Work instructions: Transcribe nothing except the lines below that run from the one with "Message and data rates may apply." to the one with "mountain pass in", ends included, and do not copy any picture.

Records supplied:

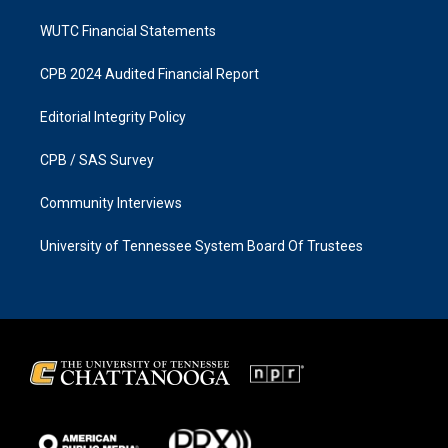
WUTC Financial Statements
CPB 2024 Audited Financial Report
Editorial Integrity Policy
CPB / SAS Survey
Community Interviews
University of Tennessee System Board Of Trustees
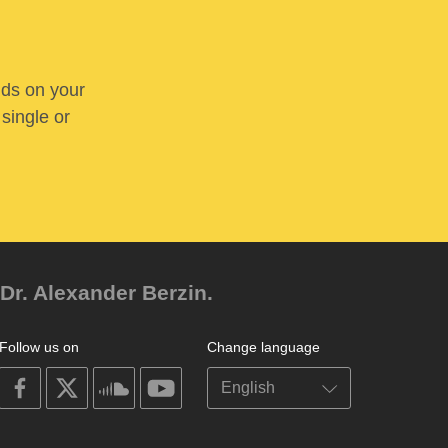
nds on your
 single or
Dr. Alexander Berzin.
Follow us on
Change language
on
on
on
on
facebook
X
soundcloud
youtube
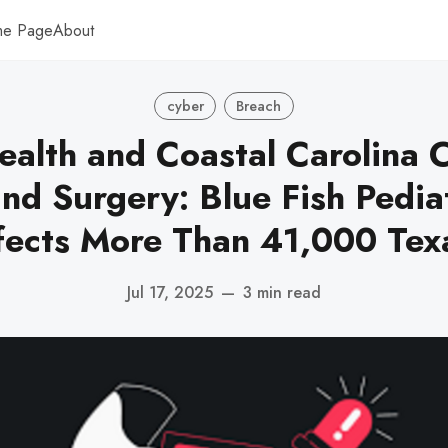
me Page
About
cyber
Breach
ealth and Coastal Carolina C
nd Surgery: Blue Fish Pedia
fects More Than 41,000 Texa
Jul 17, 2025
—
3 min read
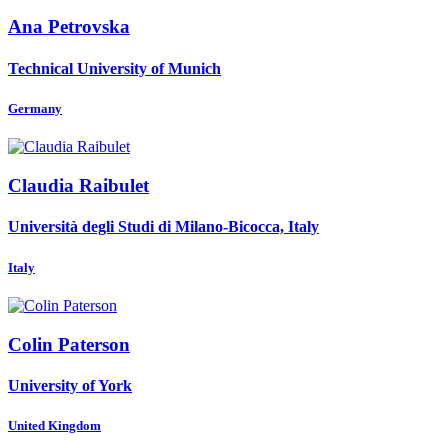
Ana Petrovska
Technical University of Munich
Germany
Claudia Raibulet
Università degli Studi di Milano-Bicocca, Italy
Italy
Colin Paterson
University of York
United Kingdom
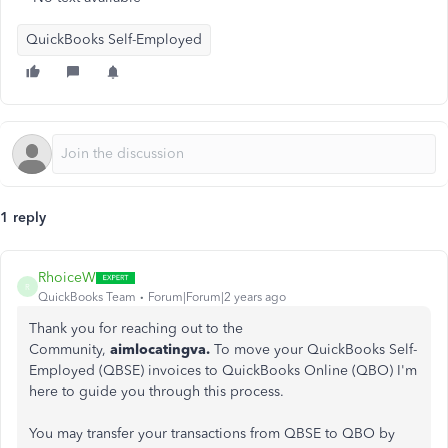
QuickBooks Self-Employed
1 reply
RhoiceW
R
QuickBooks Team
Forum|Forum|2 years ago
Thank you for reaching out to the
Community,
aimlocatingva.
To move your QuickBooks Self-
Employed (QBSE) invoices to QuickBooks Online (QBO) I'm
here to guide you through this process.
You may transfer your transactions from QBSE to QBO by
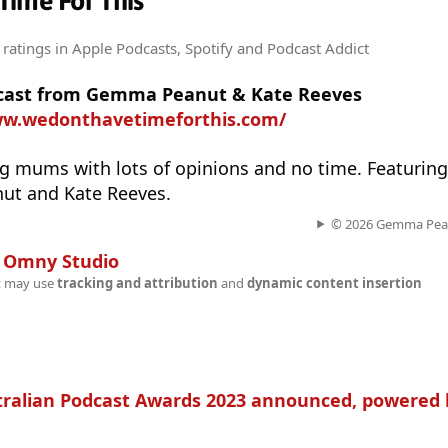
Time For This
 ratings
in Apple Podcasts, Spotify and Podcast Addict
odcast from Gemma Peanut & Kate Reeves
ww.wedonthavetimeforthis.com/
ng mums with lots of opinions and no time. Featurin
ut and Kate Reeves.
© 2026 Gemma Pean
n
Omny Studio
t may use
tracking and attribution
and
dynamic content insertion
tralian Podcast Awards 2023 announced, powered 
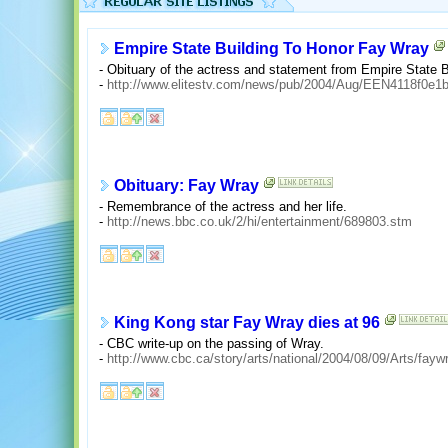
Empire State Building To Honor Fay Wray
- Obituary of the actress and statement from Empire State B
-
http://www.elitestv.com/news/pub/2004/Aug/EEN4118f0e1
Obituary: Fay Wray
- Remembrance of the actress and her life.
-
http://news.bbc.co.uk/2/hi/entertainment/689803.stm
King Kong star Fay Wray dies at 96
- CBC write-up on the passing of Wray.
-
http://www.cbc.ca/story/arts/national/2004/08/09/Arts/fay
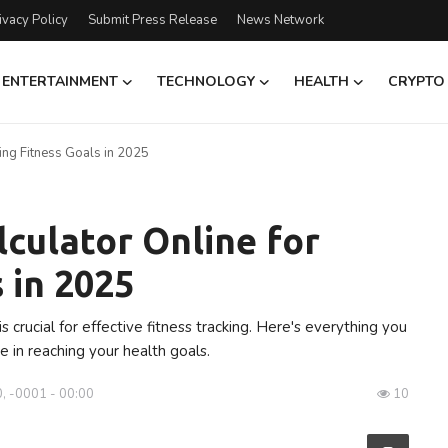
ivacy Policy
Submit Press Release
News Network
ENTERTAINMENT
TECHNOLOGY
HEALTH
CRYPTO
ing Fitness Goals in 2025
culator Online for
 in 2025
s crucial for effective fitness tracking. Here's everything you
e in reaching your health goals.
, -0001 - 00:00
10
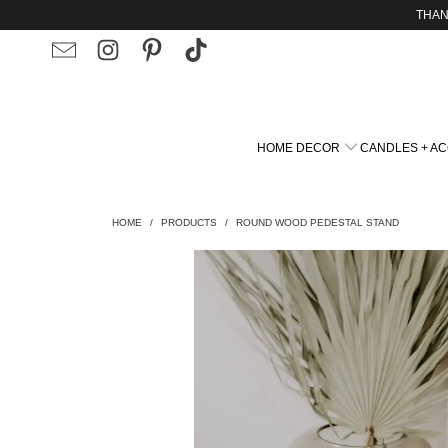
THAN
HOME DECOR
CANDLES + A
HOME
/
PRODUCTS
/
ROUND WOOD PEDESTAL STAND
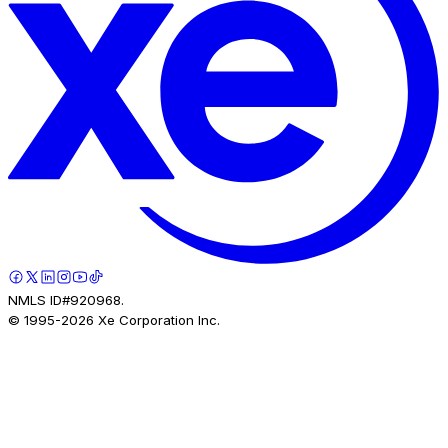
NMLS ID#920968.
© 1995-
2026
Xe Corporation Inc.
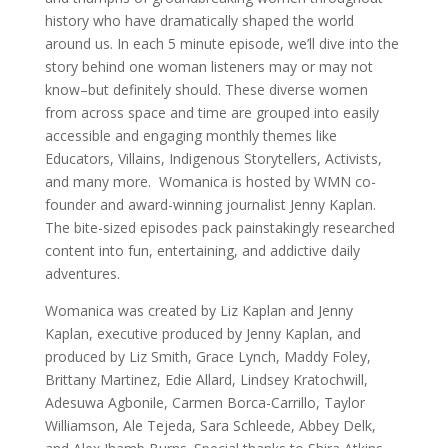
history who have dramatically shaped the world
around us. In each 5 minute episode, we’ll dive into the
story behind one woman listeners may or may not
know–but definitely should. These diverse women
from across space and time are grouped into easily
accessible and engaging monthly themes like
Educators, Villains, Indigenous Storytellers, Activists,
and many more. Womanica is hosted by WMN co-
founder and award-winning journalist Jenny Kaplan.
The bite-sized episodes pack painstakingly researched
content into fun, entertaining, and addictive daily
adventures.
Womanica was created by Liz Kaplan and Jenny
Kaplan, executive produced by Jenny Kaplan, and
produced by Liz Smith, Grace Lynch, Maddy Foley,
Brittany Martinez, Edie Allard, Lindsey Kratochwill,
Adesuwa Agbonile, Carmen Borca-Carrillo, Taylor
Williamson, Ale Tejeda, Sara Schleede, Abbey Delk,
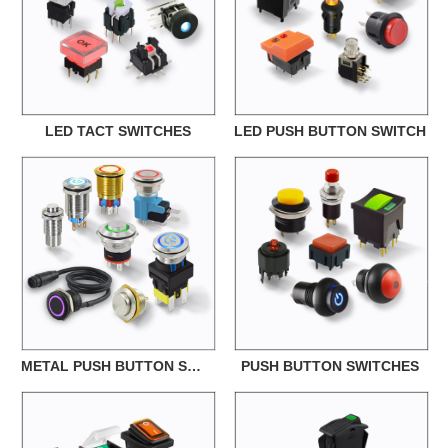
LED TACT SWITCHES
LED PUSH BUTTON SWITCH
METAL PUSH BUTTON SWITCH
PUSH BUTTON SWITCHES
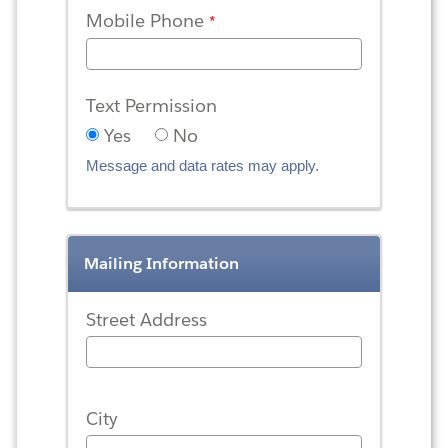
Mobile Phone
Text Permission
Yes
No
Message and data rates may apply.
Mailing Information
Street Address
City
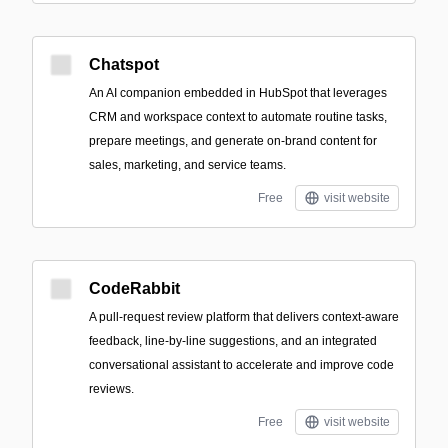
Chatspot
An AI companion embedded in HubSpot that leverages
CRM and workspace context to automate routine tasks,
prepare meetings, and generate on-brand content for
sales, marketing, and service teams.
Free
visit website
CodeRabbit
A pull-request review platform that delivers context-aware
feedback, line-by-line suggestions, and an integrated
conversational assistant to accelerate and improve code
reviews.
Free
visit website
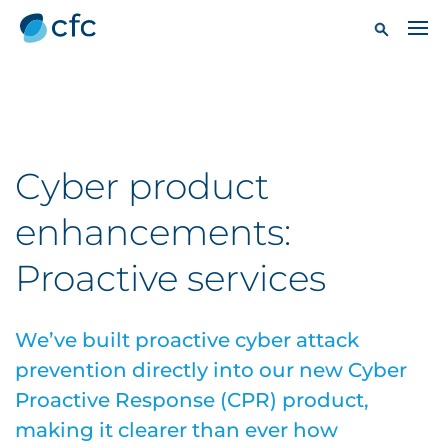
Cyber product
enhancements:
Proactive services
We’ve built proactive cyber attack
prevention directly into our new Cyber
Proactive Response (CPR) product,
making it clearer than ever how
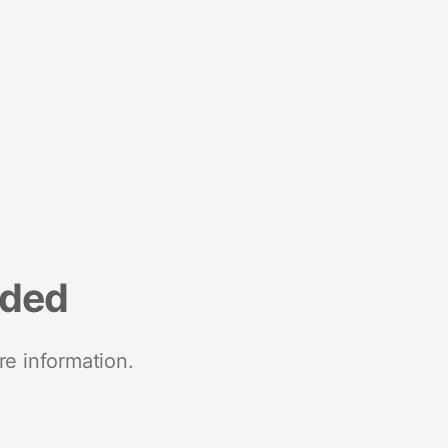
nded
re information.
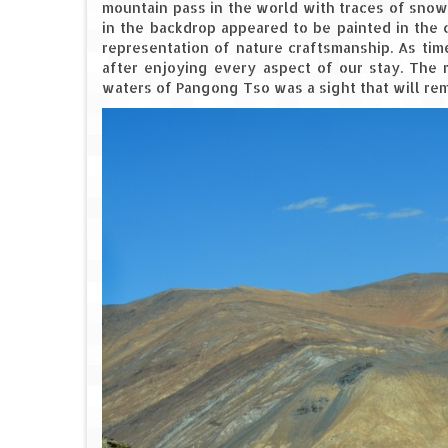
mountain pass in the world with traces of snow
in the backdrop appeared to be painted in the 
representation of nature craftsmanship. As tim
after enjoying every aspect of our stay. The 
waters of Pangong Tso was a sight that will remai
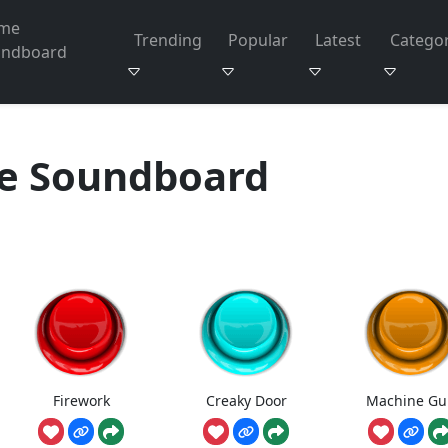
me
Trending
Popular
Latest
Categor
undboard
 Soundboard
Firework
Creaky Door
Machine Gu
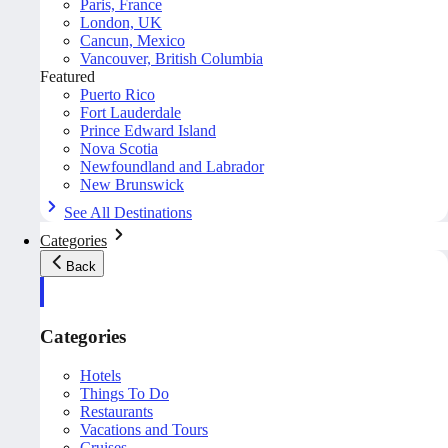
Paris, France
London, UK
Cancun, Mexico
Vancouver, British Columbia
Featured
Puerto Rico
Fort Lauderdale
Prince Edward Island
Nova Scotia
Newfoundland and Labrador
New Brunswick
See All Destinations
Categories
Back
Categories
Hotels
Things To Do
Restaurants
Vacations and Tours
Cruises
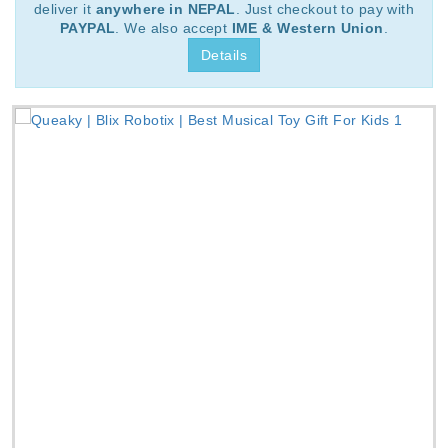
deliver it
anywhere in NEPAL
. Just checkout to pay with
PAYPAL
. We also accept
IME & Western Union
.
Details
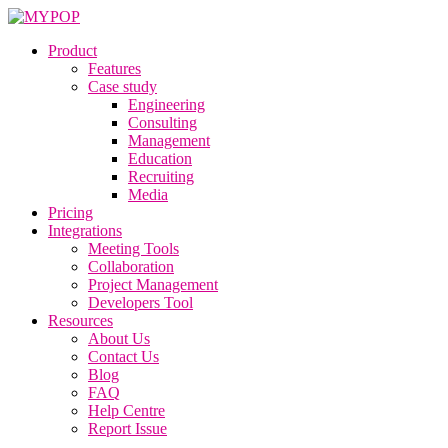
Product
Features
Case study
Engineering
Consulting
Management
Education
Recruiting
Media
Pricing
Integrations
Meeting Tools
Collaboration
Project Management
Developers Tool
Resources
About Us
Contact Us
Blog
FAQ
Help Centre
Report Issue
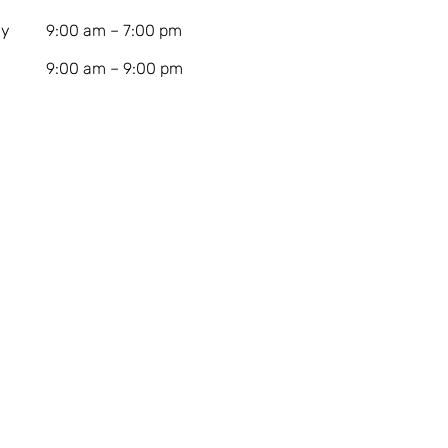
ay
9:00 am – 7:00 pm
9:00 am – 9:00 pm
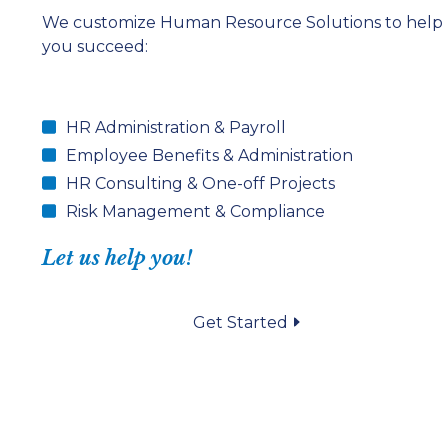
We customize Human Resource Solutions to help
you succeed:
HR Administration & Payroll
Employee Benefits & Administration
HR Consulting & One-off Projects
Risk Management & Compliance
Let us help you!
Get Started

Your response:
Message and data rates may apply.
Mailing Information
Street Address
City
Chatspot
An AI companion embedded in HubSpot that leverages
CRM and workspace context to automate routine tasks,
prepare meetings, and generate on-brand content for
sales, marketing, and service teams.
Free
visit website
CodeRabbit
A pull-request review platform that delivers context-aware
feedback, line-by-line suggestions, and an integrated
conversational assistant to accelerate and improve code
reviews.
Free
visit website
Cyber product
enhancements:
Proactive services
We’ve built proactive cyber attack
prevention directly into our new Cyber
Proactive Response (CPR) product,
making it clearer than ever how
nded
re information.
mountain pass in the world with traces of snow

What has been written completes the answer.